The DON confirmed during the interview the documentation regarding turning was inconsistent.
Tag No.: A0438
Based on review of medical records and interview, it was determined that the hospital failed to require that a medical record is established and maintained for 4 of 30 patients (Pt's #11, #25, #27, & #30).
Findings include:
On 2/16/11, a review of Pt #11's medical record revealed that it contained 5 graphic sheets, dated 1/30/11 through 2/13/11 from Pt #25's medical record.

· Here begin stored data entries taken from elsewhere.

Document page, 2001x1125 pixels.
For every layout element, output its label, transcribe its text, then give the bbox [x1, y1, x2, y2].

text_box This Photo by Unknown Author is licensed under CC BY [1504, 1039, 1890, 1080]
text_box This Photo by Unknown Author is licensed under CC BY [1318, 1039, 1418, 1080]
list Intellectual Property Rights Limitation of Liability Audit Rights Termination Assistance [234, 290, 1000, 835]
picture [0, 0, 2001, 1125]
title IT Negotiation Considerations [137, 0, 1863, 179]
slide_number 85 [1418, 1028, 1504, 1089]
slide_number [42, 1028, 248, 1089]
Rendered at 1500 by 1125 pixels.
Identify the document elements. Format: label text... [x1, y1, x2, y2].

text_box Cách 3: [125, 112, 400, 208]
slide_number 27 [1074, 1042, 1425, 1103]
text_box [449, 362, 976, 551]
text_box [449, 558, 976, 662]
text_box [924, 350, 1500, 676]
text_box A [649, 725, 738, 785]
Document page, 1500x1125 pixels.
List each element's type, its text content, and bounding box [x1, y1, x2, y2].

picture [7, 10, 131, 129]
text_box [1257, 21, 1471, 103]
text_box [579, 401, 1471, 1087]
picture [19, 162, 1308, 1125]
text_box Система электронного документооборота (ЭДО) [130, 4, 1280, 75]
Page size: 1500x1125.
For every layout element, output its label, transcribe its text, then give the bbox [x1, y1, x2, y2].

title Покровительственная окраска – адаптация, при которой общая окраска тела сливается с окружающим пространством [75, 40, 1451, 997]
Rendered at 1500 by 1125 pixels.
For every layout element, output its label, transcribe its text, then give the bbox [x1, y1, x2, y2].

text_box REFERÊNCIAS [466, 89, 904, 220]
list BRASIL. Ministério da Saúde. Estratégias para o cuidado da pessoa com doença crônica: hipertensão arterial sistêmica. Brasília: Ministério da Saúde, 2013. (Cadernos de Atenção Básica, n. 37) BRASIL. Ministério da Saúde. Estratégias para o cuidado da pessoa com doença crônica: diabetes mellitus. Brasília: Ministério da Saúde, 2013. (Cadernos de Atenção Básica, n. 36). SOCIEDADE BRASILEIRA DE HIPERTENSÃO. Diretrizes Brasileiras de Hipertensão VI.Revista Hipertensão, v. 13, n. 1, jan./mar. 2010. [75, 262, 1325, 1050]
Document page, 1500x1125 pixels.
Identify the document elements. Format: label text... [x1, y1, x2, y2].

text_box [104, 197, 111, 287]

Employee #45, a Charge Nurse, confirmed on 2/16/11, that Pt 11's medical record contained portions of Pt #25's medical record.
On 2/17/11, a review of Pt # 27's medical record revealed that it contained a Medication Administration Record from Pt #30's medical record.
Employee #4 confirmed on 2/17/11, that Pt #27's medical record contained portions of Pt # 30's medical record.